According to news reports, one of the biggest issues in the merger talks between Atlanta-based Delta Air Lines and Northwest is who would run the new company - the Delta guy or the nabob from Northwest.
I'll try to keep this simple, but it seems that Richard Anderson, Delta's current CEO, used to be at Northwest and wants to be CEO in the new company. But Doug Steenland, who now runs the Minneapolis-based airline, worked for Anderson at Northwest and has his heart set on being chairman. Anderson wants no part of that because Steenland might get the upper hand and decide to toss him out on his bum-bum for having made him spend his winters in Minnesota.
To date, there hasn't been much said about the benefits of the merger for the flying public. The attitude seems to be let 'em eat cake - or peanuts, if they can get them. Just know that if the merger comes to pass, there will be one less competitor in the airline business, less choice of times to fly and places to fly, and the opportunity for customers to pay more money for that dubious privilege.
No wonder Wall Street enjoys mergers like this one; it reduces supply without greatly reducing demand. Who makes money in a situation like that? Guess.
And what about employees? Glad you asked. In the merger game, employees are simply numbers to the bean counters. Cost-causers. They require nettlesome things like salaries and benefits. You know what those can do to a company's bottom line.
Mergers are designed to get rid of as many human beings as possible and assign their jobs to a computer. Computers don't care about vacation time with the kids and don't need bathroom breaks. Bean counters love computers.
Still, there is a chance the Delta-Northwest deal may not happen. Beyond deciding who gets the primo parking space and first dibs on the saltines in the executive dining room, there is another hurdle to the proposed merger of the two airlines.

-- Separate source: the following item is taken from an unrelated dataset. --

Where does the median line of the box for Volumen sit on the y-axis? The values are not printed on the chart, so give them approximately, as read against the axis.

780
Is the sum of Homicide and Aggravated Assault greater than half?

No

U.S. House Transportation Committee Chairman James Oberstar (D-Minn.) says he opposes the merger because it would hurt consumers. Besides, Oberstar says if he has to live in Minnesota where it snows in July, so should Northwest's employees. Why should he have all the fun?
I care not one whit if the Delta-Northwest merger occurs because, thank the Lord, I don't have to fly anymore. Been there, done that. But I do care that the executives and spin doctors not insult our intelligence about the benefits to the public and to employees. That is a bunch of bull butter, and they know it.

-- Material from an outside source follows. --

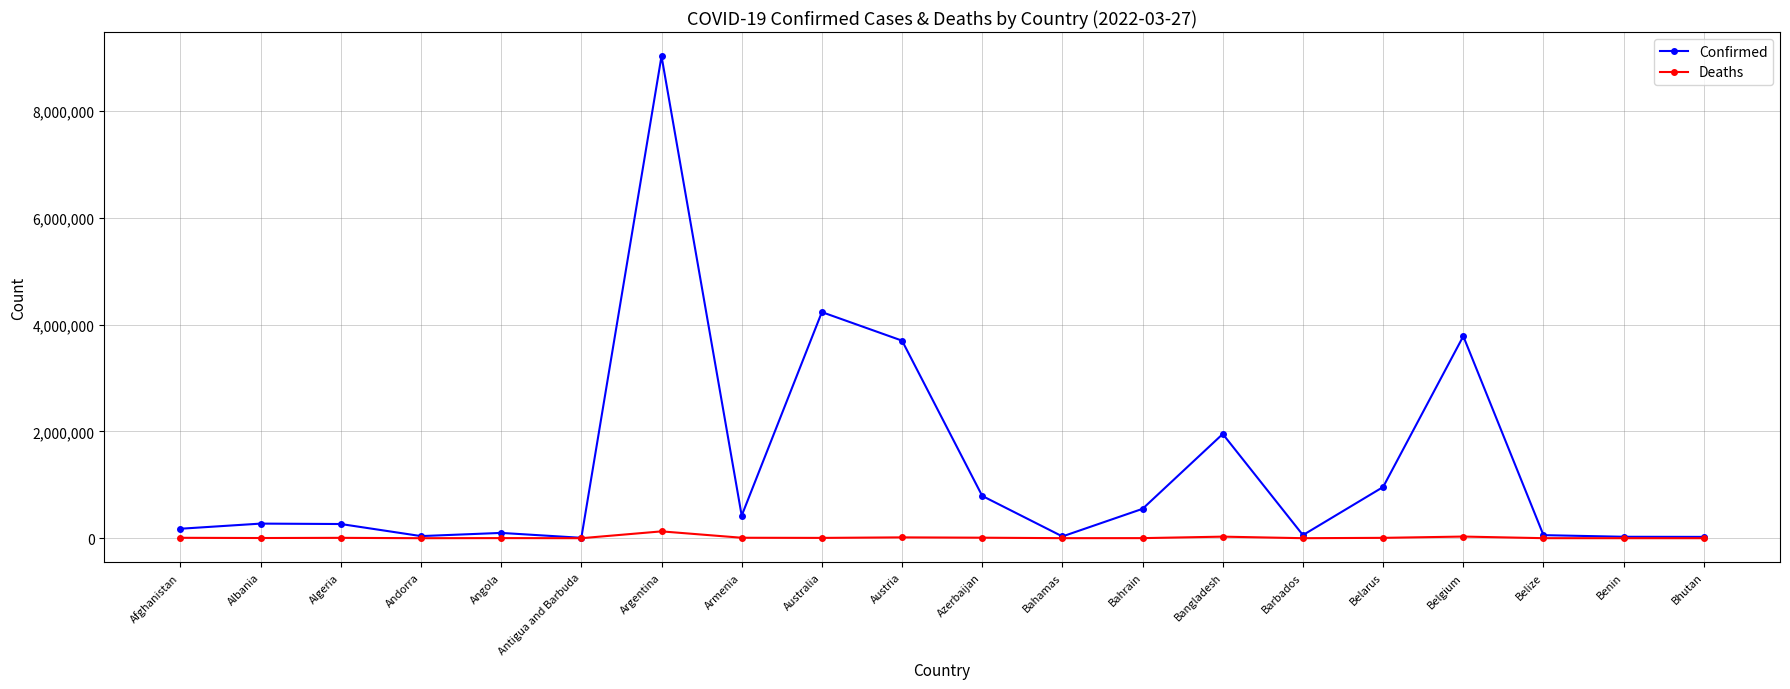

What value does the Deaths series have at Bangladesh, to the nearest 50?

29100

Mergers and takeovers benefit the top executives, Wall Street investment firms and in some cases, but not all, the shareholders. Employees and customers are mere afterthoughts. That I know up close and personal.
It has been over a year since my alma mater, BellSouth, was acquired by the "new" AT&T, aka Southwestern Bell. It could have been the other way around had BellSouth's top management not been so timid and unimaginative.
Yet, according to the AT&T-BellSouth proxy statement, BellSouth CEO Duane Ackerman walked away from the deal with $9.2 million in severance pay, plus some $37 million in restricted stock, restricted stock units, stock options and performance shares. At the meeting in July 2006 to approve the acquisition, Ackerman assured employees who were concerned about reduced health care benefits that if they were retired, "the pension plan will continue. You should see no change." In other words, I could sleep well.
This month, I found out at the pharmacy that my insurance card was invalid. AT&T had changed providers but had failed to notify me. When I checked with the company, I was informed there would be changes in my benefits package also, but as of this writing I don't know what they are. Meanwhile, Ackerman is still counting his money.
So let this be a warning to all you Delta and Northwest employees out there watching your respective CEOs play "Dueling Egos" and extolling the virtues of a dynamic new company: If there is a pony in the merger pile, I am still trying to find it.